Australia’s most populous state has said it will end hotel quarantine for vaccinated international travellers as the government accelerates the lifting of pandemic restrictions.
New South Wales (NSW) State Premier Dominic Perrottet announced on Friday that fully vaccinated travellers who tested negative to Covid-19 before flying to Sydney would be spared 14 days in hotel quarantine from November 1.
The major relaxation of the state’s pandemic restrictions was announced four days after Sydney came out of a 106-day lockdown.
“We can’t live here in a hermit kingdom. We’ve got to open up and this decision today is a big one, but it is the right one to get New South Wales connected globally,” Mr Perrottet said.
“It’s going to be great for our tourism industry, it’s going to be great for tourist operators.”

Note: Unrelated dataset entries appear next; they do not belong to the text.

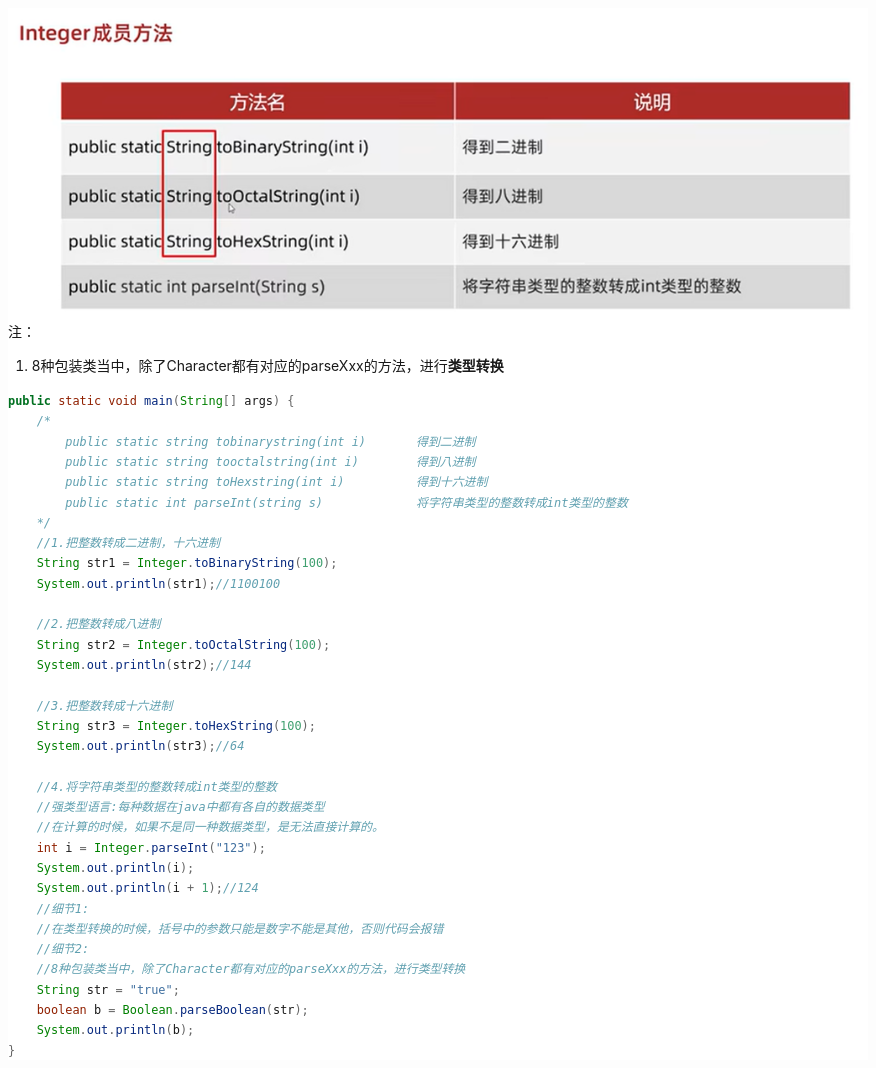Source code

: ![Interger成员方法](images/Interger成员方法.png)
注：

1. 8种包装类当中，除了Character都有对应的parseXxx的方法，进行**类型转换**  
```Java
public static void main(String[] args) {  
    /*  
        public static string tobinarystring(int i)       得到二进制  
        public static string tooctalstring(int i)        得到八进制  
        public static string toHexstring(int i)          得到十六进制  
        public static int parseInt(string s)             将字符串类型的整数转成int类型的整数  
    */  
    //1.把整数转成二进制，十六进制  
    String str1 = Integer.toBinaryString(100);  
    System.out.println(str1);//1100100  
  
    //2.把整数转成八进制  
    String str2 = Integer.toOctalString(100);  
    System.out.println(str2);//144  
  
    //3.把整数转成十六进制  
    String str3 = Integer.toHexString(100);  
    System.out.println(str3);//64  
  
    //4.将字符串类型的整数转成int类型的整数  
    //强类型语言:每种数据在java中都有各自的数据类型  
    //在计算的时候，如果不是同一种数据类型，是无法直接计算的。  
    int i = Integer.parseInt("123");  
    System.out.println(i);  
    System.out.println(i + 1);//124  
    //细节1:  
    //在类型转换的时候，括号中的参数只能是数字不能是其他，否则代码会报错  
    //细节2:  
    //8种包装类当中，除了Character都有对应的parseXxx的方法，进行类型转换  
    String str = "true";  
    boolean b = Boolean.parseBoolean(str);  
    System.out.println(b);  
}
```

The federal government announced two weeks ago that vaccinated Australians would be free to travel overseas from November for the first time since March last year.
New South Wales would become the first state to open because it would be the first to reach the benchmark of 80% of the population aged 16 and older becoming fully vaccinated.

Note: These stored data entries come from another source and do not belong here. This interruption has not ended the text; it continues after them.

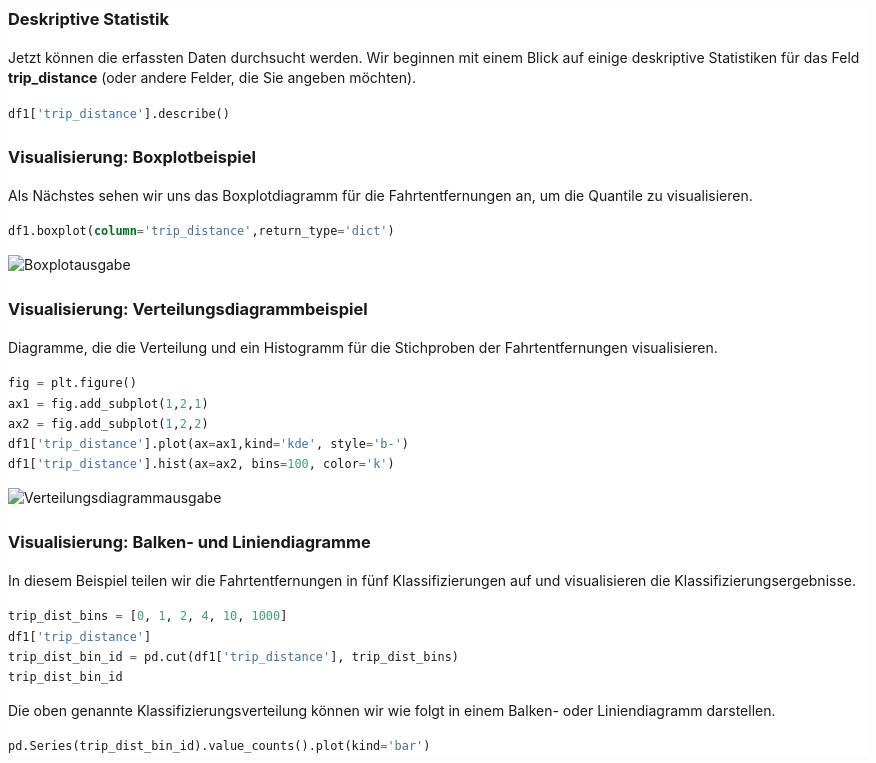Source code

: ### <a name="descriptive-statistics"></a>Deskriptive Statistik
Jetzt können die erfassten Daten durchsucht werden. Wir beginnen mit einem Blick auf einige deskriptive Statistiken für das Feld **trip\_distance** (oder andere Felder, die Sie angeben möchten).

```sql
df1['trip_distance'].describe()
```

### <a name="visualization-box-plot-example"></a>Visualisierung: Boxplotbeispiel
Als Nächstes sehen wir uns das Boxplotdiagramm für die Fahrtentfernungen an, um die Quantile zu visualisieren.

```sql
df1.boxplot(column='trip_distance',return_type='dict')
```

![Boxplotausgabe][1]

### <a name="visualization-distribution-plot-example"></a>Visualisierung: Verteilungsdiagrammbeispiel
Diagramme, die die Verteilung und ein Histogramm für die Stichproben der Fahrtentfernungen visualisieren.

```sql
fig = plt.figure()
ax1 = fig.add_subplot(1,2,1)
ax2 = fig.add_subplot(1,2,2)
df1['trip_distance'].plot(ax=ax1,kind='kde', style='b-')
df1['trip_distance'].hist(ax=ax2, bins=100, color='k')
```

![Verteilungsdiagrammausgabe][2]

### <a name="visualization-bar-and-line-plots"></a>Visualisierung: Balken- und Liniendiagramme
In diesem Beispiel teilen wir die Fahrtentfernungen in fünf Klassifizierungen auf und visualisieren die Klassifizierungsergebnisse.

```sql
trip_dist_bins = [0, 1, 2, 4, 10, 1000]
df1['trip_distance']
trip_dist_bin_id = pd.cut(df1['trip_distance'], trip_dist_bins)
trip_dist_bin_id
```

Die oben genannte Klassifizierungsverteilung können wir wie folgt in einem Balken- oder Liniendiagramm darstellen.

```sql
pd.Series(trip_dist_bin_id).value_counts().plot(kind='bar')
```


[1]: ./media/sqldw-walkthrough/sql-walkthrough_26_1.png
[2]: ./media/sqldw-walkthrough/sql-walkthrough_28_1.png
[3]: ./media/sqldw-walkthrough/sql-walkthrough_35_1.png
[4]: ./media/sqldw-walkthrough/sql-walkthrough_36_1.png
[5]: ./media/sqldw-walkthrough/sql-walkthrough_39_1.png
[6]: ./media/sqldw-walkthrough/sql-walkthrough_42_1.png
[7]: ./media/sqldw-walkthrough/sql-walkthrough_44_1.png
[8]: ./media/sqldw-walkthrough/sql-walkthrough_46_1.png
[9]: ./media/sqldw-walkthrough/sql-walkthrough_71_1.png
[10]: ./media/sqldw-walkthrough/azuremltrain.png
[11]: ./media/sqldw-walkthrough/azuremlpublish.png
[12]: ./media/sqldw-walkthrough/ssmsconnect.png
[13]: ./media/sqldw-walkthrough/executescript.png
[14]: ./media/sqldw-walkthrough/sqlserverproperties.png
[15]: ./media/sqldw-walkthrough/sqldefaultdirs.png
[16]: ./media/sqldw-walkthrough/bulkimport.png
[17]: ./media/sqldw-walkthrough/amlreader.png
[18]: ./media/sqldw-walkthrough/amlscoring.png
[19]: ./media/sqldw-walkthrough/ps_download_scripts.png
[20]: ./media/sqldw-walkthrough/ps_load_data.png
[21]: ./media/sqldw-walkthrough/azcopy-overwrite.png
[22]: ./media/sqldw-walkthrough/ipnb-service-aml-1.png
[23]: ./media/sqldw-walkthrough/ipnb-service-aml-2.png
[24]: ./media/sqldw-walkthrough/ipnb-service-aml-3.png
[25]: ./media/sqldw-walkthrough/ipnb-service-aml-4.png
[26]: ./media/sqldw-walkthrough/tip_class_hist_1.png
[edit-metadata]: /azure/machine-learning/studio-module-reference/edit-metadata
[select-columns]: /azure/machine-learning/studio-module-reference/select-columns-in-dataset
[import-data]: /azure/machine-learning/studio-module-reference/import-data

Prime Minister Scott Morrison has yet to say when tourists will be welcomed back to Australia, but has ruled out this year.

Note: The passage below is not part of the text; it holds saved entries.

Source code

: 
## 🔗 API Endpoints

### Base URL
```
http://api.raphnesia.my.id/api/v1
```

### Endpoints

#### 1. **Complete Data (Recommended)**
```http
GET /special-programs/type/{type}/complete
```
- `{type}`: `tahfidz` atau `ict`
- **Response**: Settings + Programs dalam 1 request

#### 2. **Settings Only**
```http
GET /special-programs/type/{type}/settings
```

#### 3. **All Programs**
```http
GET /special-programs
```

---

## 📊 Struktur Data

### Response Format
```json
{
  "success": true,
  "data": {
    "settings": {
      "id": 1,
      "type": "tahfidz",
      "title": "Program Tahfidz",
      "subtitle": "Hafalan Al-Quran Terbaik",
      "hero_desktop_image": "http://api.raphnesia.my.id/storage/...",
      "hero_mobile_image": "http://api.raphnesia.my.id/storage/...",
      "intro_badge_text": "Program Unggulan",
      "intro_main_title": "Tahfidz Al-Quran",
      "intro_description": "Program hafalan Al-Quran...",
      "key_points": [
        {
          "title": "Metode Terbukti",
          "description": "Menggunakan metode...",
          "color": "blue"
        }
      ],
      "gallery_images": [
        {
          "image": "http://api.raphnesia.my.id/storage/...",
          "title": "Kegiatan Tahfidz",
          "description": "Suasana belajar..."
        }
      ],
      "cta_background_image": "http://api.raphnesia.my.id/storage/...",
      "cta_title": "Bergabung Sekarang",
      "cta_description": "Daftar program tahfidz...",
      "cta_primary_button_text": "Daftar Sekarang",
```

After Australian permanent residents and citizens, skilled migrants and students would be given priority over international tourists, he said.
Limits on hotel rooms available for quarantine have been a major barrier for Australians who want to come home.
It is unclear whether returning Australians will be able to avoid hotel quarantine in other states by landing in Sydney then catching domestic flights across state lines.